Behavior depends on response in order to be defined as a behavior. Behavioral response has to deal with controlled processes and can best be defined as explicit instead of implicit. This elicits the idea that “the influence of an underlying association on behavior that may be implicit, and this influence is the critical inference made from such task responses”(Amodio& Mendoza, n.d., p. 8). Implicit behavior however, suggests that White and Black Americans have similar biases, at least, actions propagated by these biases: this is shown when armed Blacks are shot more than armed Whites, and unarmed Blacks are more likely to get shot than unarmed Whites (Amodio& Mendoza, n.d., p. 8). The idea of conscious considerations then becomes prevalent in determining whether or not people are aware of classical conditioning especially as highlighted in the above example.
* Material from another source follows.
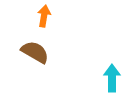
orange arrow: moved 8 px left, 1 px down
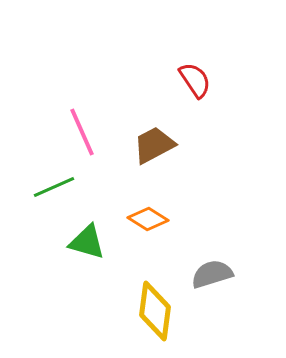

Conger, et al, (2012) suggest that two-factor theory outlines a scenario in which emotion drives impetus for racism. This is done as adverse stimuli establish “an operant process [that] is naturally engage[d]” (Conger, et al, 2012, p. 300). This is true inasmuch as biologically speaking, individuals will more than likely try to evade situations of anxiety/fear instead of confront those situation, as well as to vanquish people or situations that oppose another’s peace or predisposed view of their superiority or ideas/ideals about their surrounding society. These avoidances are held in stasis through the very negative reinforcement that they instigate (Conger et al., 2012, p. 300). Conger et al., suggests that learning theory denotes classical conditioning depends on behavior and conditions, and therefore, “while prejudice will lead to discrimination, discriminatory practices, because they necessarily pair racially different others with aversive events, should also contribute to prejudicial emotion” (Conger et al., 2012, p. 300). Thus, the best way to explore the thesis of this paper is through a learning theory analysis.

Adverse, race-elicited responses to societal stimuli can be studied in the scope of learning theory. Classical conditioning is needed a type of backdrop in better understanding the motivations of people, and the impetus behind racial slurs, discrimination and prejudices. Through the Implicit Attitude Test classically conditioned responses may be better examined and empirical research submitted and studied through the IAT may provide information pertaining to “emotional reactions to racially relevant stimuli as classically conditioned responses learned through the pairing of originally neutral racial stimuli with other already aversive stimuli” (Conger et al., 2012, p. 300). The classical conditioning process supports racially instigated stimuli through learned patterns of behavior on both an explicit and implicit level. Thus, it’s important to study the network of actions and reactions on a neurological level, not just a biological level, when studying this subject. This paper, however, has sought to (and achieved) proving that racial prejudice depends greatly on innate reactions to race as learned patterns of behavior.

References

Amodio, D.M., & Mendoza, S.A. (n.d.). Implicit intergroup bias: cognitive, affective, and motivational underpinnings. New York State University. Retrieved from http://www.psych.nyu.edu/amodiolab/Publications_files/Amodio_Mendoza_Implicit_Intergroup_Bias.pdf

Conger, A., Dygdon, J.A. &Rollock, D. (2012). Conditioned emotional responses in racial prejudice. Ethnic Racial Studies35(2). 298-319.

Olsen, M.A., & Fazio, R.H. (2006). Reducing automatically activated racial prejudice through implicit evaluative conditioning. PSPB32(4). 421-433.

Olsen, M.A., & Fazio, R.H. (2002). Implicit acquisition and manifestation of classically conditioned attitudes. Social Cognition 20(2). 89-103.